Predicting Missing Well Logs with Machine Learning Without Python Script

Well logs are critical for understanding reservoirs and optimizing exploration and production planning. Unfortunately, many wells lack a full set of log curves necessary for quantitative analysis. For example, shear wave sonic logs are often unavailable, and wells drilled 30 years ago might not have conventional sonic logs needed for generating synthetic seismic data for well ties. However, some common logs, like gamma ray and neutron porosity logs, are usually available.

Since well logs reflect the near-wellbore properties of sedimentary rocks, it is reasonable to expect relationships among these logs, even if those relationships are complex and nonlinear. Machine learning (ML) algorithms, such as neural networks and gradient boosting, can model these complex relationships to reconstruct missing well logs. Once trained and validated, these models can be applied to hundreds or thousands of wells in the same basin with a few clicks.

Utilizing ML Without Python Coding

Traditionally, ML work requires Python coding skills. However, SubsurfaceAI allows geoscientists to leverage advanced ML workflows without writing any code. SubsurfaceAI provides user-friendly tools for geoscience and geophysical (G&G) workflows. This blog outlines an ML workflow for predicting missing well logs using available log curves.

Example Project

In the example project, we have multiple wells in a study area where only one well has a shear sonic log, some have compression wave sonic logs, and all have neutron and gamma ray logs.
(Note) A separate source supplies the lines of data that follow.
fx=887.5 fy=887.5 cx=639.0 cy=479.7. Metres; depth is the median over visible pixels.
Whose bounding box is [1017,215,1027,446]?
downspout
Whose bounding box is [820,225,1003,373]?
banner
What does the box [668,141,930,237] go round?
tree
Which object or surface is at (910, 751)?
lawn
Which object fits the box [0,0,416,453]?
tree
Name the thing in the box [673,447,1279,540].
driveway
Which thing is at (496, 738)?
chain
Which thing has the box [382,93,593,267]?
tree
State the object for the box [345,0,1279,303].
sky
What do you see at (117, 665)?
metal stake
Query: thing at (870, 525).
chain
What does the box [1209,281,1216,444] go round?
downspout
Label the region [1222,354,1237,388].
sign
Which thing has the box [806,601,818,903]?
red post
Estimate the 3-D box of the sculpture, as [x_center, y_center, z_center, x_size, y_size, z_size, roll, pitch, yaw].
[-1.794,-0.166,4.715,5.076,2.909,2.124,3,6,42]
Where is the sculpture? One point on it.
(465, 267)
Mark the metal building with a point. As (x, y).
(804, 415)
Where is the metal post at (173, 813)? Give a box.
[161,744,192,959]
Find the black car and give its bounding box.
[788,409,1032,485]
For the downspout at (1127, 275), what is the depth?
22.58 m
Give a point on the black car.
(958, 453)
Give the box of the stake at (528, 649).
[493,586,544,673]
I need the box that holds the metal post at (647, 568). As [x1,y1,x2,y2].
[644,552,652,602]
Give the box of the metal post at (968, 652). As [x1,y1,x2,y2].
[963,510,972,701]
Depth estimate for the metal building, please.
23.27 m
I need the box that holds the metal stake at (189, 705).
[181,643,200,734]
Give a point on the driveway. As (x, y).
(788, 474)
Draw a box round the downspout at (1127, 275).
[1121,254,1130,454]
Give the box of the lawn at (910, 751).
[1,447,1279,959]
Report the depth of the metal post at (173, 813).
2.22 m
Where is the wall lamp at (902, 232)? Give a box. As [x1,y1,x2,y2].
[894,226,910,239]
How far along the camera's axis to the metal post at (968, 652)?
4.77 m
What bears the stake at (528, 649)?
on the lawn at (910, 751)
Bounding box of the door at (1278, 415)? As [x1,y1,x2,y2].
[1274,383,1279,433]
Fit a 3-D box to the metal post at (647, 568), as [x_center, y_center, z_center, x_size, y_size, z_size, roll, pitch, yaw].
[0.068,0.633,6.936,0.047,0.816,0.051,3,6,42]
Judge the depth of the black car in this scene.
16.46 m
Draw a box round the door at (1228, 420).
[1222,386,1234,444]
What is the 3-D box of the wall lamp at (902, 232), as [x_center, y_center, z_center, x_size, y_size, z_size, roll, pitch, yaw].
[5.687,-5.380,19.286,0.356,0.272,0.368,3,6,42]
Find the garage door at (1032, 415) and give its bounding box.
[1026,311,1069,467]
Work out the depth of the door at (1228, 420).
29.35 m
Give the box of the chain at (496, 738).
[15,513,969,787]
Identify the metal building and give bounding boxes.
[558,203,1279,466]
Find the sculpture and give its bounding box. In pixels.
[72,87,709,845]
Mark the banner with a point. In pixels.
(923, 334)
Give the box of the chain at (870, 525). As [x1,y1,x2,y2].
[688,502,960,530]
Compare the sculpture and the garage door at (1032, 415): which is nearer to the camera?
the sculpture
The goal is to predict shear and compression sonic logs for all wells. The same workflow can also predict other properties like porosity and permeability.
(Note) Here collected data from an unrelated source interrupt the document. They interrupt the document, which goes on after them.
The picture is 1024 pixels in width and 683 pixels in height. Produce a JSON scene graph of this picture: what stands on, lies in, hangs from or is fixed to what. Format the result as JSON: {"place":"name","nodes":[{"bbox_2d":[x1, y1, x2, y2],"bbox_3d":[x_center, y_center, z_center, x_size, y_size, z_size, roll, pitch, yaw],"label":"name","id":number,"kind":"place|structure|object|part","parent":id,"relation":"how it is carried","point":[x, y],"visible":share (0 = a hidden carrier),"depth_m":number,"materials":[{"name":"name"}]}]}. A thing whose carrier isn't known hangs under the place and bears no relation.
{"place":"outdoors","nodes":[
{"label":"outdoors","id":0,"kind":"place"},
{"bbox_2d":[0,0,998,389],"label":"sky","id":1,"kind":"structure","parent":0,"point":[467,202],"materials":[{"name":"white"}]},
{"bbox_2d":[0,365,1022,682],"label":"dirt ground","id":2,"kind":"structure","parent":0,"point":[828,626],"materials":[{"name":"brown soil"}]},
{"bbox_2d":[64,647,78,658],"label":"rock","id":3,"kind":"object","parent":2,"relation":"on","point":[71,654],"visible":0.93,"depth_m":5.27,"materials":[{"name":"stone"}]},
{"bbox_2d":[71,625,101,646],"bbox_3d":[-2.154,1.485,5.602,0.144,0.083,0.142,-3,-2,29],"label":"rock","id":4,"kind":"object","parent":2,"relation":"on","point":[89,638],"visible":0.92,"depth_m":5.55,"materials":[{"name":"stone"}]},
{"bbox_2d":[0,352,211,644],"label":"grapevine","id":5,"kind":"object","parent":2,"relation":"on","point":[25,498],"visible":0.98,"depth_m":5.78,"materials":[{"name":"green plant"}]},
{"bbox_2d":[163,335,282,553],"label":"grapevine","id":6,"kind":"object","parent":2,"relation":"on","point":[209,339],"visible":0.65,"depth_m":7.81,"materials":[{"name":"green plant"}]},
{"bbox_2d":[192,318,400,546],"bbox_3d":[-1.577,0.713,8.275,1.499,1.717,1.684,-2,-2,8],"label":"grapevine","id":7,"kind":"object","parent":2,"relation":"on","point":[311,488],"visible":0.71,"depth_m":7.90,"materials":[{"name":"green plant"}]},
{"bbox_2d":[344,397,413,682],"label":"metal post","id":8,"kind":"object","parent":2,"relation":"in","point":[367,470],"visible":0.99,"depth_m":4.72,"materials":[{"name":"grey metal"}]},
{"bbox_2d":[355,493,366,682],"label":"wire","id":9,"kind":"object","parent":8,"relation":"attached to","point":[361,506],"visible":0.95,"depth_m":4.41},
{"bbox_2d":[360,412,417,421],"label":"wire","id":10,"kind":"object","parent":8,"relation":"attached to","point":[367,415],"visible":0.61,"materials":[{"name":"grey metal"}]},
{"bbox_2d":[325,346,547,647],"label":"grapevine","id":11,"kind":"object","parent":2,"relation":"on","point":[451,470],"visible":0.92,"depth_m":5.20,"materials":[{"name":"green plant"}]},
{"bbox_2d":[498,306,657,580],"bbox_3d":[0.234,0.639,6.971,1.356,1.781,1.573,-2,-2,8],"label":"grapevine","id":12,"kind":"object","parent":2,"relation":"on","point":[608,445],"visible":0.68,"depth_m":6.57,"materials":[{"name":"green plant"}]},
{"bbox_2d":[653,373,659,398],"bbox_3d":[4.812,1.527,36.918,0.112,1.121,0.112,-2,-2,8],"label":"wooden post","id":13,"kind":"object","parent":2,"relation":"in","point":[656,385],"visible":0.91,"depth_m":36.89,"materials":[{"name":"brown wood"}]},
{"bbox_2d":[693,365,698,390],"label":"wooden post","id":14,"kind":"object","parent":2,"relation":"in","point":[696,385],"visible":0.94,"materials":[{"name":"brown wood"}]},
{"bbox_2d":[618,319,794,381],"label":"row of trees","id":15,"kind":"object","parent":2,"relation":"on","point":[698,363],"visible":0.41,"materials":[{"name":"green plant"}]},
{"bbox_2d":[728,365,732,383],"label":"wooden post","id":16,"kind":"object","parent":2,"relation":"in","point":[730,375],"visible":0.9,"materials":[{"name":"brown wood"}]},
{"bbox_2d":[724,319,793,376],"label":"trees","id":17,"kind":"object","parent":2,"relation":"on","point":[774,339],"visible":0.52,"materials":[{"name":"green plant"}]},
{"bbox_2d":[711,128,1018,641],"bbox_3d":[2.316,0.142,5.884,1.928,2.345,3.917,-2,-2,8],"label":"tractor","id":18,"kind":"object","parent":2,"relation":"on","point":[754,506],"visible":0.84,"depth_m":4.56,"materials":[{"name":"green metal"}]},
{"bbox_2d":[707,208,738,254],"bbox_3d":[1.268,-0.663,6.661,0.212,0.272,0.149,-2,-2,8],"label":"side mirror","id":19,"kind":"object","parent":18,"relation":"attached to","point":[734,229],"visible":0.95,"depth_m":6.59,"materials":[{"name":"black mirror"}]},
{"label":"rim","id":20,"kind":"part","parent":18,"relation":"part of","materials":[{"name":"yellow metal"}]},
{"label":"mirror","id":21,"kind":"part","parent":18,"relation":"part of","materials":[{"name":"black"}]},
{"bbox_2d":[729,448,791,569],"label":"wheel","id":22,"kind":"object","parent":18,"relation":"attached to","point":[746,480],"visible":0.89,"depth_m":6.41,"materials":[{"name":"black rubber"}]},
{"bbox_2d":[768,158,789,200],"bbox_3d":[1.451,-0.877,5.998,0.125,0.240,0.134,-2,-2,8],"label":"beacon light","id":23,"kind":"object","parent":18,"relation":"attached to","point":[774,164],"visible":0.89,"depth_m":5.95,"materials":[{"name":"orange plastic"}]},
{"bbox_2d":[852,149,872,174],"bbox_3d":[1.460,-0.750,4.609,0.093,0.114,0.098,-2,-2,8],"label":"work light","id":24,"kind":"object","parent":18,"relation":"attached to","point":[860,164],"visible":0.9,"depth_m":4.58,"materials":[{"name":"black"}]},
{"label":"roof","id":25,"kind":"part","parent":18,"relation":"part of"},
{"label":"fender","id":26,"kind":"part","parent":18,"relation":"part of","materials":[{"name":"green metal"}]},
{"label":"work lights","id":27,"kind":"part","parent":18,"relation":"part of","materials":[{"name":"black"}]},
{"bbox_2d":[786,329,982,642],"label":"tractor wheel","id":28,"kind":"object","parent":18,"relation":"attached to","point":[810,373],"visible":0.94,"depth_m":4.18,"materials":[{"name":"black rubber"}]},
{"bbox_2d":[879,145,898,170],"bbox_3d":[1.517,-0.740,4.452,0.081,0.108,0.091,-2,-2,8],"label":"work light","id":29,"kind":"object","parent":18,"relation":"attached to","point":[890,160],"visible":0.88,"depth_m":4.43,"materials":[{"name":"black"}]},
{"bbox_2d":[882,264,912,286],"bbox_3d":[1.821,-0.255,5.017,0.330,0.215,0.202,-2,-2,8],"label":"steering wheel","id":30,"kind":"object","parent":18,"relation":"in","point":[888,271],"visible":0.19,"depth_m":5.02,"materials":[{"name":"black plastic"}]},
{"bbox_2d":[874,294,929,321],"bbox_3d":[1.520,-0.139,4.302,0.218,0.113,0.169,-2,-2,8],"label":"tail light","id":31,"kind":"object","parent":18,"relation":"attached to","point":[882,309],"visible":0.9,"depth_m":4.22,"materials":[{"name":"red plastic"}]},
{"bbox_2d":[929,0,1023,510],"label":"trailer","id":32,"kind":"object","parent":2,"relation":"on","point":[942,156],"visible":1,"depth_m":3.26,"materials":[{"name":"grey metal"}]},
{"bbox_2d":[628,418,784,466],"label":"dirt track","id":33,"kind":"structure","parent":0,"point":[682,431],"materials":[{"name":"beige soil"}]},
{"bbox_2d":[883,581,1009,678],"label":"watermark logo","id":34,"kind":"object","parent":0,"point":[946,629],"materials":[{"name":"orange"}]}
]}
ML Workflow for Predicting Missing Logs

Step 1: Well Log Normalization and Data Conditioning

Data conditioning is crucial for any quantitative analysis, especially predictive workflows. SubsurfaceAI software provides tools to remove noise and spikes, normalize logs, resample data, and perform calculations across wells (Figure 1).

Figure 1. Data conditioning steps in SubsurfaceAI for preparing well logs for ML.
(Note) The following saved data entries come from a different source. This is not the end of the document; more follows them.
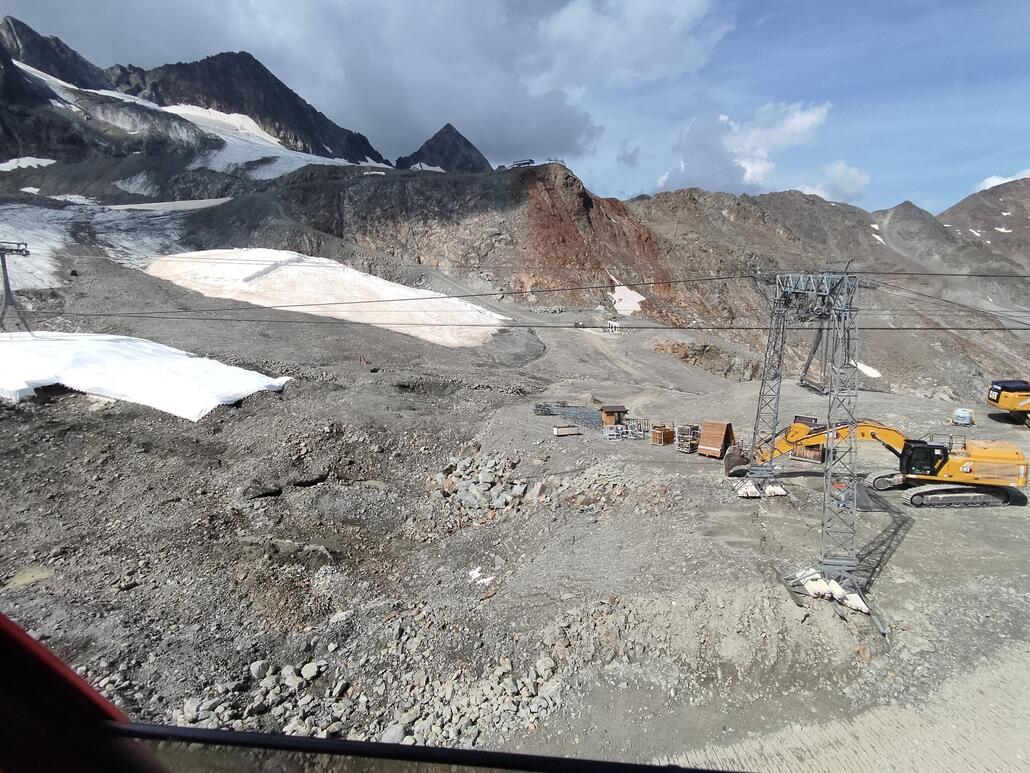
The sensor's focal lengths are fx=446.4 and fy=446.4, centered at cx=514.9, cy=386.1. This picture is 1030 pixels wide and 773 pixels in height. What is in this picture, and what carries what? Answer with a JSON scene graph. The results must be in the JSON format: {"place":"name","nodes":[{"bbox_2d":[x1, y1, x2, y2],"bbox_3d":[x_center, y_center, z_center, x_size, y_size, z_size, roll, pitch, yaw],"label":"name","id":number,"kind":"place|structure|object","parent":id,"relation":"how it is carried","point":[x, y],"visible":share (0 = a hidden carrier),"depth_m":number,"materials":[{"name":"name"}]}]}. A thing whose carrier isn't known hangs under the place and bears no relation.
{"place":"outdoors","nodes":[
{"label":"outdoors","id":0,"kind":"place"},
{"bbox_2d":[0,21,394,177],"label":"mountain","id":1,"kind":"structure","parent":0,"point":[367,146],"materials":[{"name":"stone"}]},
{"bbox_2d":[0,155,56,171],"label":"snow patch","id":2,"kind":"object","parent":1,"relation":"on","point":[28,161],"visible":0.44,"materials":[{"name":"white snow"}]},
{"bbox_2d":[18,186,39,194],"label":"snow patch","id":3,"kind":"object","parent":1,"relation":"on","point":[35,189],"visible":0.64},
{"bbox_2d":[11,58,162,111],"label":"snow patch","id":4,"kind":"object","parent":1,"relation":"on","point":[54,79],"visible":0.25,"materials":[{"name":"white snow"}]},
{"bbox_2d":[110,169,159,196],"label":"snow patch","id":5,"kind":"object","parent":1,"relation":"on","point":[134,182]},
{"bbox_2d":[103,197,232,211],"label":"snow patch","id":6,"kind":"object","parent":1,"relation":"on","point":[154,204],"visible":0.49,"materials":[{"name":"white snow"}]},
{"bbox_2d":[158,102,364,178],"label":"snow patch","id":7,"kind":"object","parent":1,"relation":"on","point":[265,135],"visible":0.34,"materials":[{"name":"white snow"}]},
{"bbox_2d":[5,0,712,161],"label":"cloud","id":8,"kind":"structure","parent":0,"point":[553,118],"materials":[{"name":"grey"}]},
{"bbox_2d":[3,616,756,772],"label":"window frame","id":9,"kind":"object","parent":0,"point":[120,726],"visible":0.98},
{"bbox_2d":[395,123,491,172],"label":"mountain peak","id":10,"kind":"structure","parent":0,"point":[472,148],"materials":[{"name":"stone"}]},
{"bbox_2d":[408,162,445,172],"label":"snow patch","id":11,"kind":"object","parent":10,"relation":"on","point":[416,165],"visible":0.38,"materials":[{"name":"white snow"}]},
{"bbox_2d":[0,0,1028,208],"label":"sky","id":12,"kind":"structure","parent":0,"point":[811,1],"materials":[{"name":"blue"}]},
{"bbox_2d":[1,226,1028,770],"label":"rocky ground","id":13,"kind":"structure","parent":0,"point":[894,607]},
{"bbox_2d":[0,241,31,333],"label":"lift pylon","id":14,"kind":"object","parent":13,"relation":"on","point":[7,282],"visible":0.95,"depth_m":44.23,"materials":[{"name":"grey metal"}]},
{"bbox_2d":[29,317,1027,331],"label":"cable","id":15,"kind":"object","parent":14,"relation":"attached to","point":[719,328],"visible":0.89,"depth_m":24.11,"materials":[{"name":"black metal"}]},
{"bbox_2d":[2,566,52,589],"label":"puddle","id":16,"kind":"object","parent":13,"relation":"on","point":[24,579],"visible":0.48,"materials":[{"name":"liquid"}]},
{"bbox_2d":[0,197,213,293],"label":"snow patch","id":17,"kind":"object","parent":13,"relation":"on","point":[37,252],"visible":0.41,"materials":[{"name":"white snow"}]},
{"bbox_2d":[0,330,293,419],"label":"snow patch","id":18,"kind":"object","parent":13,"relation":"on","point":[182,360],"visible":0.85,"depth_m":37.88,"materials":[{"name":"white"}]},
{"bbox_2d":[243,482,282,499],"bbox_3d":[-13.112,5.319,23.111,1.958,0.793,1.838,0,8,-2],"label":"rock","id":19,"kind":"object","parent":13,"relation":"on","point":[274,492],"visible":0.89,"depth_m":22.73,"materials":[{"name":"stone"}]},
{"bbox_2d":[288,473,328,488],"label":"rock","id":20,"kind":"object","parent":13,"relation":"on","point":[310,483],"visible":0.76,"depth_m":23.14,"materials":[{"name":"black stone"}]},
{"bbox_2d":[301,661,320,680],"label":"rock","id":21,"kind":"object","parent":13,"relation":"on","point":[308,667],"visible":0.96,"depth_m":11.33,"materials":[{"name":"stone"}]},
{"bbox_2d":[143,248,511,349],"label":"snow patch","id":22,"kind":"object","parent":13,"relation":"on","point":[393,289],"visible":0.64,"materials":[{"name":"white"}]},
{"bbox_2d":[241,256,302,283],"label":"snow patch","id":23,"kind":"object","parent":22,"relation":"on","point":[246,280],"visible":0.71,"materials":[{"name":"white"}]},
{"bbox_2d":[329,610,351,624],"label":"rock","id":24,"kind":"object","parent":13,"relation":"on","point":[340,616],"visible":0.9,"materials":[{"name":"stone"}]},
{"bbox_2d":[163,635,567,745],"bbox_3d":[-3.310,7.217,10.111,10.949,1.923,6.758,0,8,-2],"label":"rock pile","id":25,"kind":"object","parent":13,"relation":"on","point":[308,665],"visible":0.67,"depth_m":10.33,"materials":[{"name":"grey stone"}]},
{"bbox_2d":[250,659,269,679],"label":"rock","id":26,"kind":"object","parent":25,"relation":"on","point":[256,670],"visible":0.91,"depth_m":11.22,"materials":[{"name":"stone"}]},
{"bbox_2d":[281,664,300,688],"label":"rock","id":27,"kind":"object","parent":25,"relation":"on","point":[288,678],"visible":0.92,"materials":[{"name":"stone"}]},
{"bbox_2d":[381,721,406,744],"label":"rock","id":28,"kind":"object","parent":25,"relation":"on","point":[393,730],"visible":0.66,"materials":[{"name":"grey stone"}]},
{"bbox_2d":[468,567,493,585],"bbox_3d":[-1.301,7.059,16.605,1.223,0.323,1.418,0,8,-2],"label":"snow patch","id":29,"kind":"object","parent":13,"relation":"on","point":[476,574],"visible":0.57,"depth_m":16.50,"materials":[{"name":"white"}]},
{"bbox_2d":[437,453,531,516],"bbox_3d":[-1.960,5.694,25.699,6.442,2.820,7.695,0,8,-2],"label":"rock pile","id":30,"kind":"object","parent":13,"relation":"on","point":[446,483],"visible":0.79,"depth_m":24.88,"materials":[{"name":"grey stone"}]},
{"bbox_2d":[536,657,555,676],"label":"rock","id":31,"kind":"object","parent":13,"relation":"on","point":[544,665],"visible":0.94,"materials":[{"name":"grey stone"}]},
{"bbox_2d":[552,425,579,435],"bbox_3d":[3.776,3.307,33.612,1.956,0.686,0.847,-2,9,-17],"label":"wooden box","id":32,"kind":"object","parent":13,"relation":"on","point":[561,431],"visible":0.99,"depth_m":33.29,"materials":[{"name":"wood"}]},
{"bbox_2d":[532,402,602,429],"bbox_3d":[4.872,2.491,39.400,6.047,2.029,7.032,-5,10,-34],"label":"stack","id":33,"kind":"object","parent":13,"relation":"on","point":[553,414],"visible":0.7,"depth_m":39.14,"materials":[{"name":"grey metal"}]},
{"bbox_2d":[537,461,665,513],"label":"rock pile","id":34,"kind":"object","parent":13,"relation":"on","point":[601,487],"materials":[{"name":"grey stone"}]},
{"bbox_2d":[606,319,620,332],"label":"white structure","id":35,"kind":"object","parent":13,"relation":"on","point":[613,325],"visible":0.93,"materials":[{"name":"white"}]},
{"bbox_2d":[601,404,627,429],"bbox_3d":[8.034,2.562,36.745,1.878,2.030,1.718,-2,9,-13],"label":"wooden hut","id":36,"kind":"object","parent":13,"relation":"on","point":[608,412],"visible":0.81,"depth_m":36.28,"materials":[{"name":"brown wood"}]},
{"bbox_2d":[603,417,647,439],"bbox_3d":[8.182,3.077,33.181,2.995,1.398,2.636,-6,11,-38],"label":"metal rack","id":37,"kind":"object","parent":13,"relation":"on","point":[640,431],"visible":0.82,"depth_m":32.87,"materials":[{"name":"metal"}]},
{"bbox_2d":[650,424,674,445],"bbox_3d":[10.124,3.312,30.707,1.453,1.236,1.098,-8,11,-43],"label":"wooden crate","id":38,"kind":"object","parent":13,"relation":"on","point":[670,434],"visible":0.93,"depth_m":30.33,"materials":[{"name":"brown wood"}]},
{"bbox_2d":[675,424,699,452],"bbox_3d":[11.429,3.462,29.653,1.401,1.663,1.406,0,8,-2],"label":"metal rack","id":39,"kind":"object","parent":13,"relation":"on","point":[689,436],"visible":0.87,"depth_m":29.47,"materials":[{"name":"silver metal"}]},
{"bbox_2d":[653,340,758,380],"label":"rock outcrop","id":40,"kind":"object","parent":13,"relation":"on","point":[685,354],"visible":0.76,"materials":[{"name":"brown stone"}]},
{"bbox_2d":[697,420,734,457],"bbox_3d":[12.715,3.324,28.278,1.810,2.115,2.069,7,11,38],"label":"wooden hut","id":41,"kind":"object","parent":13,"relation":"on","point":[713,442],"visible":0.9,"depth_m":27.88,"materials":[{"name":"brown wood"}]},
{"bbox_2d":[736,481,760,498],"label":"sandbag","id":42,"kind":"object","parent":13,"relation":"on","point":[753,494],"visible":0.74,"depth_m":21.68,"materials":[{"name":"white"}]},
{"bbox_2d":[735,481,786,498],"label":"sandbag pile","id":43,"kind":"object","parent":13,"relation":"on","point":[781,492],"visible":0.68,"depth_m":21.27,"materials":[{"name":"white"}]},
{"bbox_2d":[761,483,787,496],"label":"sandbag","id":44,"kind":"object","parent":13,"relation":"on","point":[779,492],"visible":0.71,"depth_m":22.04,"materials":[{"name":"white"}]},
{"bbox_2d":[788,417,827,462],"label":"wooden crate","id":45,"kind":"object","parent":13,"relation":"on","point":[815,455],"visible":0.48,"depth_m":26.73,"materials":[{"name":"brown wood"}]},
{"bbox_2d":[728,268,889,639],"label":"tower","id":46,"kind":"structure","parent":13,"relation":"on","point":[777,399],"materials":[{"name":"grey metal"}]},
{"bbox_2d":[38,268,1029,323],"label":"cable","id":47,"kind":"object","parent":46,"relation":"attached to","point":[920,273],"visible":0.92,"depth_m":24.76,"materials":[{"name":"black metal"}]},
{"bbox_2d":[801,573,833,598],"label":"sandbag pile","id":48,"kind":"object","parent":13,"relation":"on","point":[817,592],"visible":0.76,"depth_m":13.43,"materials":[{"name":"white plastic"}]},
{"bbox_2d":[794,567,869,613],"bbox_3d":[9.424,6.087,13.279,1.611,0.724,1.534,0,8,-2],"label":"pile","id":49,"kind":"object","parent":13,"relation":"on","point":[837,587],"visible":0.69,"depth_m":13.19,"materials":[{"name":"white"}]},
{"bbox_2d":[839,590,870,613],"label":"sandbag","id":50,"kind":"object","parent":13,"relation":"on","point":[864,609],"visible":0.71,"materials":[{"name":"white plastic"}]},
{"bbox_2d":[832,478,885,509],"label":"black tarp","id":51,"kind":"object","parent":13,"relation":"on","point":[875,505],"visible":0.53,"depth_m":20.21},
{"bbox_2d":[734,417,1029,507],"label":"excavator","id":52,"kind":"object","parent":13,"relation":"on","point":[982,460],"visible":0.88,"depth_m":20.49,"materials":[{"name":"yellow metal"}]},
{"bbox_2d":[952,408,973,425],"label":"container","id":53,"kind":"object","parent":13,"relation":"on","point":[962,418],"visible":0.92,"depth_m":34.73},
{"bbox_2d":[986,378,1029,427],"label":"excavator","id":54,"kind":"object","parent":13,"relation":"on","point":[996,390],"visible":0.94,"depth_m":36.84,"materials":[{"name":"yellow metal"}]},
{"bbox_2d":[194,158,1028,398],"label":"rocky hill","id":55,"kind":"structure","parent":0,"point":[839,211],"materials":[{"name":"brown stone"}]},
{"bbox_2d":[511,158,534,167],"label":"building","id":56,"kind":"structure","parent":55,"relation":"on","point":[525,163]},
{"bbox_2d":[610,282,646,315],"label":"snow patch","id":57,"kind":"object","parent":55,"relation":"on","point":[623,297],"visible":0.55,"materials":[{"name":"white snow"}]},
{"bbox_2d":[856,361,881,378],"label":"snow patch","id":58,"kind":"object","parent":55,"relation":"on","point":[864,369],"visible":0.48,"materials":[{"name":"white snow"}]},
{"bbox_2d":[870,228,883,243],"label":"snow patch","id":59,"kind":"object","parent":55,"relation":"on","point":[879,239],"visible":0.4,"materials":[{"name":"white snow"}]},
{"bbox_2d":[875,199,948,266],"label":"mountain peak","id":60,"kind":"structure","parent":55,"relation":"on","point":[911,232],"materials":[{"name":"grey stone"}]},
{"bbox_2d":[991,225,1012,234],"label":"snow patch","id":61,"kind":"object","parent":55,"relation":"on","point":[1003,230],"visible":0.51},
{"bbox_2d":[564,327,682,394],"label":"dirt track","id":62,"kind":"structure","parent":0,"point":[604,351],"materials":[{"name":"grey gravel"}]},
{"bbox_2d":[653,101,828,195],"label":"cloud","id":63,"kind":"structure","parent":0,"point":[700,159],"materials":[{"name":"white"}]},
{"bbox_2d":[795,160,870,202],"label":"cloud","id":64,"kind":"structure","parent":0,"point":[858,176],"materials":[{"name":"white"}]},
{"bbox_2d":[663,637,1029,772],"label":"gravel road","id":65,"kind":"structure","parent":0,"point":[792,743],"materials":[{"name":"grey gravel"}]},
{"bbox_2d":[937,175,1029,263],"label":"mountain","id":66,"kind":"structure","parent":0,"point":[962,202],"materials":[{"name":"brown stone"}]},
{"bbox_2d":[973,169,1029,192],"label":"cloud","id":67,"kind":"structure","parent":0,"point":[1007,180],"materials":[{"name":"white"}]}
]}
Step 2: Building ML Models

Select wells for training and exclude a few for blind testing. In this study, we use the well PCP 5-2-23-23 in the Blackfoot area of Western Canadian basin for training. Gamma ray, neutron porosity, and sonic logs are used to train three ML models: a feedforward neural network, XGBoost, and Random Forest (Figure 2). Predictions from these models are shown in Figure 3. The training uses 80% of the data, with 10% for validation and 10% for testing. The Random Forest model had the best correlation with the actual sonic log used in training (0.926).

Figure 2, There are several ML models available for predicting sonic logs from other logs. In subsurfaceAI 2024, you can select a neural network (Feedforward neural network selected in this study), or a decision tree method (XGBoost or Random Forest). There are advanced option parameters to be fine tuned for each method, but the default parameters are acceptable for most situations.
Figure 3. Training and prediction of sonic logs using different ML models.

Step 3: ML Model Cross-Validation and Performance Analysis

ML models must be validated with data not included in the training set. We used the well Harvest 8-8-23-23 for blind testing. Figure 4 shows the correlation between actual and predicted sonic logs using the three ML models. The correlation in the blind testing well is not as high as in the training well, emphasizing the need for model validation.

Figure 4. Blind testing results for the Harvest 8-8-23-23 well.

Step 4: Applying ML Models to More Wells

After validation, the trained model can be applied to many other wells. For wells drilled decades ago without sonic logs but with gamma and neutron porosity logs, the trained model can predict the missing sonic logs. These predictions can be used to generate synthetic seismograms for better well ties or quantitative seismic interpretation.

Explainability in ML Models

ML models are often seen as “black boxes.” However, tools like Shapley plots, Partial Dependence (PD) plots, and Individual Conditional Expectation (ICE) plots help make ML models more explainable. SubsurfaceAI provides a “Performance Window” to analyze ML models using these tools, helping users understand the relative importance of each input and well to the ML results (Figure 5).

Figure 5. Shapley plot depicting the relative influence of input attributes on the ML model.

 

By using SubsurfaceAI, geoscientists can effectively predict missing well logs without needing to write any Python code, streamlining the integration of ML into traditional G&G workflows.